# What the exercise asks
Could you extract the part of the pharmacist-retention interview below that runs between "Again, there's some" and "simply just burnout.", inclusive, copying it word for word?

# Excerpt
- Opening Delimiter -
Alison Gulbis: I think to add to what Zahra said about the whole work from home thing and flexibility that people realized was out there—a lot of institutions took these clinical pharmacy specialists who had direct patient facing roles and made them work from home. So it really started a realization that the flexibility is helpful for some, but, on the other hand, I think work from home also blurred the lines of when you stop working. Also, I think that made people reflect on their own personal time and what they needed, so I think that has been a contributor as well.

Question: What are the causes of the great migration, and is it primarily burnout?

Zahra Mahmoudjafari: Burnout is a big facet, but it is not the only reason. In fact, our research found a lot of emerging trends, some of which were more obvious than others. Some of them are kind of surprising things that we would call low-hanging fruit that institutions can implement pretty quickly to try to help retain staff.

One thing that came out pretty loud and clear was the team members want more support, and potentially better patient ratios. They're feeling lack of recognition, they're not feeling valued, necessarily.

One thing that came in loud and clear was just the number of administrative responsibilities that our pharmacists have taken on both in the military spending as well as a QA person. Another facet was flexibility in wanting to work from home potentially, and then there's other facets, including career advancement—I think our pharmacists are extremely high achievers, and they want to continue to work towards something. Some of them have different strengths that don't necessarily mean that they want to be in direct patient care, providing avenues for them to explore those opportunities are all facets of some of the trends that we identified in our research.

Again, there's some other, like I said, low hanging fruit, those include things like board certification support, the ability to attend conferences, and to network with other colleagues, which we consider to be something that could be easily achievable, if given the right resources, but it's not simply just burnout.
- Closing Delimiter -
# Input data
- Opening Delimiter -
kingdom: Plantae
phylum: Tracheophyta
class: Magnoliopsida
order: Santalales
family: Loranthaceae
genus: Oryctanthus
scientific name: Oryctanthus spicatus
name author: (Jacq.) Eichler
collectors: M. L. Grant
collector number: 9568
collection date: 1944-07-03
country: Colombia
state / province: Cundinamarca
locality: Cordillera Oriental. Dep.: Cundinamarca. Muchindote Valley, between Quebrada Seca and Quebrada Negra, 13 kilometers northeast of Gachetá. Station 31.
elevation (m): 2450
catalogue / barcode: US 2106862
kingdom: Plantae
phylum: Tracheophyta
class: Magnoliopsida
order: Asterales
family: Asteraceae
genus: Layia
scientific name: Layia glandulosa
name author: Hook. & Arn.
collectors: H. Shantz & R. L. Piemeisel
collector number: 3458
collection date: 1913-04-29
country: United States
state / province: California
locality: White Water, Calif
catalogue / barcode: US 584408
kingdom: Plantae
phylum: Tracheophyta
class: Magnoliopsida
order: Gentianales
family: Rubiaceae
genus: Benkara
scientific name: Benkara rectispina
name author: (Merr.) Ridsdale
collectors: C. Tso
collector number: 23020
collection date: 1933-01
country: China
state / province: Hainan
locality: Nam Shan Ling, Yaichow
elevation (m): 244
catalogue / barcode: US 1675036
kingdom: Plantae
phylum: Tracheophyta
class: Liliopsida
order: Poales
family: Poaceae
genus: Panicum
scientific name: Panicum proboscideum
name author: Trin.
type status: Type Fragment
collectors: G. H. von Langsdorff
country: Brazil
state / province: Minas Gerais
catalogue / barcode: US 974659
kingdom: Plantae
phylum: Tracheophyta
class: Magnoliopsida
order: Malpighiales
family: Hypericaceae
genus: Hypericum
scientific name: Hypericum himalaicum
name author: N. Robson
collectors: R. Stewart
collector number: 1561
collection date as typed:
- Closing Delimiter -
# Reply to the task
Again, there's some other, like I said, low hanging fruit, those include things like board certification support, the ability to attend conferences, and to network with other colleagues, which we consider to be something that could be easily achievable, if given the right resources, but it's not simply just burnout.